### [Metin bloğu]
──────────────────────────────

Yeni gösterime giren Münih filmi, bir dönem Türkiye'nin de teröristlere karşı kullandığı yöntemi yeniden sorgulattı.
1972 Münih Olimpiyatları sırasında bir grup Filistinli, Alman Olimpiyat Köyünü basarak İsrailli sporcuları rehin alır. Bazı isteklerinin kabul edildiği izlenimine kapılarak özel bir uçakla Almanya dışına çıkmaya hazırlanan Filistinlilere, havaalanında Alman Polisi oldukça başarısız bir operasyon düzenler. Sonuç tam bir trajedidir. Eylemcilerle birlikte 11 İsrailli sporcu ölür.
Bunun üzerine İsrail beş kişilik bir Yahudi suikastçi timi kurar. İntikam amacıyla Avrupa'da yaşayan 11 Filistinli'yi -bazılarına göre fikir adamı, bazılarına göre terörist babası Filistinliler- birer birer yakalayıp öldürmeye başlar.. Film baştan sona bu. Ancak, İsrail'in, hedeflediği kişileri öldürmek için kullandığı yöntem bize bir yerlerden tanıdık geliyor. Sabah yazarı Hıncal Uluç konuya bugünkü yazısında değinmiş.

──────────────────────────────

### [Görev a]
Münih filmi hakkındaki metin bloğunda adı geçen bütün ülkeleri, metinde ilk geçtikleri sırayla yazın.
Metin bloğu ile satırlar birbirinden farklı kaynaklardan alınmıştır.

### [Sağlanan satırlar]
──────────────────────────────

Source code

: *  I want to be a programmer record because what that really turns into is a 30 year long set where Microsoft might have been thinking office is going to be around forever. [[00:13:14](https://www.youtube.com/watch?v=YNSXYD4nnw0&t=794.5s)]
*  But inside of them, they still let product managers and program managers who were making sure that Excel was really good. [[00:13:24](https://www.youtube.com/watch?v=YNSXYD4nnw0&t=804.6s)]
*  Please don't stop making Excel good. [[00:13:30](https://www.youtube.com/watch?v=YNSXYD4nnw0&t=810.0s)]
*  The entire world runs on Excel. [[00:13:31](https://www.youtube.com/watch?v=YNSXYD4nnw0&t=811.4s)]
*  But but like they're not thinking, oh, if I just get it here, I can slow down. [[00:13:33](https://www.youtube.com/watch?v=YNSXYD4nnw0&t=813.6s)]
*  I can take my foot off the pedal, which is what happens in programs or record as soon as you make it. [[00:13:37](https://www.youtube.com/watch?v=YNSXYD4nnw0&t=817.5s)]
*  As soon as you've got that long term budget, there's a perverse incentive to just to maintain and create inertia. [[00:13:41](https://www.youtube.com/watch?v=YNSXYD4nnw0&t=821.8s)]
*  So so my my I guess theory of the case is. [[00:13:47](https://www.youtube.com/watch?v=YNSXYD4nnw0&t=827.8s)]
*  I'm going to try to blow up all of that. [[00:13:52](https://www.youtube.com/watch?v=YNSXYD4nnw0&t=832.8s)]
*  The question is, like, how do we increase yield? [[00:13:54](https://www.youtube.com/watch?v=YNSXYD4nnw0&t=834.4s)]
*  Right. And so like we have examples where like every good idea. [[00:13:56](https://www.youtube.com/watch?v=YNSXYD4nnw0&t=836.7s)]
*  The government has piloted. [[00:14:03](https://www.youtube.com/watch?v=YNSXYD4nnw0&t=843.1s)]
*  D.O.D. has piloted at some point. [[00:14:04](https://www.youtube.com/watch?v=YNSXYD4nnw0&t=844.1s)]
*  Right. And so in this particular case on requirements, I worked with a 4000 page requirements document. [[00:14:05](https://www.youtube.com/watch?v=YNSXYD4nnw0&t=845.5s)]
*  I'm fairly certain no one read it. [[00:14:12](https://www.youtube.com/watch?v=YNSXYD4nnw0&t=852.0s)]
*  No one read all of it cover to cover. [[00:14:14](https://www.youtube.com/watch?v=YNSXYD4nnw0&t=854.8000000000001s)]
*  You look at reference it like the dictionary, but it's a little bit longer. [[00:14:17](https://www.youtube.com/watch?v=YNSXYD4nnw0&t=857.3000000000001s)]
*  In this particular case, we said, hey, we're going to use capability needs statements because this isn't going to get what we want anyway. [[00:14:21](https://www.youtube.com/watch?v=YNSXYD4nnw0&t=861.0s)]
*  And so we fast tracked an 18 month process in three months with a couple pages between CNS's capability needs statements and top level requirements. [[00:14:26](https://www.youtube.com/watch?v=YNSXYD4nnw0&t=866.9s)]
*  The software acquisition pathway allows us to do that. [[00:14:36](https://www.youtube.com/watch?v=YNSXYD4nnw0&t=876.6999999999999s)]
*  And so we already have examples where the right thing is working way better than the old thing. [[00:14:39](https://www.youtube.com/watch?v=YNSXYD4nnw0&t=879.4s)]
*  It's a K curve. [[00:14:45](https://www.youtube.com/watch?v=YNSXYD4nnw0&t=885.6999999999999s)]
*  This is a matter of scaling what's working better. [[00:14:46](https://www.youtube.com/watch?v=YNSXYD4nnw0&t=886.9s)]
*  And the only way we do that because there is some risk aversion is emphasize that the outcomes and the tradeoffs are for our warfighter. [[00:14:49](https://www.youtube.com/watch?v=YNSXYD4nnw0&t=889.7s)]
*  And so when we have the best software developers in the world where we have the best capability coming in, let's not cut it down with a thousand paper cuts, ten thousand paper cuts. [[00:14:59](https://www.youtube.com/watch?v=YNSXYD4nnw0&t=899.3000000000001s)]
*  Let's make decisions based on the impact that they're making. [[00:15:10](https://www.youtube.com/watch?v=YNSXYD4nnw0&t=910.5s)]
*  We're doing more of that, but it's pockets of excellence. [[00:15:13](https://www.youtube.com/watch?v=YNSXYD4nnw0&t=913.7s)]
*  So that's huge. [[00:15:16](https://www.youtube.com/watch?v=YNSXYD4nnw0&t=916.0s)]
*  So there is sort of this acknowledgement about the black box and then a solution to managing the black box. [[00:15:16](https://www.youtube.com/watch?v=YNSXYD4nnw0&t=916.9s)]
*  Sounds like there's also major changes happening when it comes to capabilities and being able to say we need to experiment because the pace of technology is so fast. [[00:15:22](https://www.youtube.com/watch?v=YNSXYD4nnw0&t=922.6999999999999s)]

──────────────────────────────

### [Görev b]
Satırlarda "be a programmer" ifadesini içeren satırdan "And so like" ifadesini içeren satıra kadar olan bölümü, "Excel" adını "Word" olarak değiştirip yeniden yazın. Bu satırlarda başka hiçbir şeye dokunmayın.

### [Beklenen çıktı a]
Türkiye, Almanya, İsrail

### [Beklenen çıktı b]
: *  I want to be a programmer record because what that really turns into is a 30 year long set where Microsoft might have been thinking office is going to be around forever. [[00:13:14](https://www.youtube.com/watch?v=YNSXYD4nnw0&t=794.5s)]
*  But inside of them, they still let product managers and program managers who were making sure that Word was really good. [[00:13:24](https://www.youtube.com/watch?v=YNSXYD4nnw0&t=804.6s)]
*  Please don't stop making Word good. [[00:13:30](https://www.youtube.com/watch?v=YNSXYD4nnw0&t=810.0s)]
*  The entire world runs on Word. [[00:13:31](https://www.youtube.com/watch?v=YNSXYD4nnw0&t=811.4s)]
*  But but like they're not thinking, oh, if I just get it here, I can slow down. [[00:13:33](https://www.youtube.com/watch?v=YNSXYD4nnw0&t=813.6s)]
*  I can take my foot off the pedal, which is what happens in programs or record as soon as you make it. [[00:13:37](https://www.youtube.com/watch?v=YNSXYD4nnw0&t=817.5s)]
*  As soon as you've got that long term budget, there's a perverse incentive to just to maintain and create inertia. [[00:13:41](https://www.youtube.com/watch?v=YNSXYD4nnw0&t=821.8s)]
*  So so my my I guess theory of the case is. [[00:13:47](https://www.youtube.com/watch?v=YNSXYD4nnw0&t=827.8s)]
*  I'm going to try to blow up all of that. [[00:13:52](https://www.youtube.com/watch?v=YNSXYD4nnw0&t=832.8s)]
*  The question is, like, how do we increase yield? [[00:13:54](https://www.youtube.com/watch?v=YNSXYD4nnw0&t=834.4s)]
*  Right. And so like we have examples where like every good idea. [[00:13:56](https://www.youtube.com/watch?v=YNSXYD4nnw0&t=836.7s)]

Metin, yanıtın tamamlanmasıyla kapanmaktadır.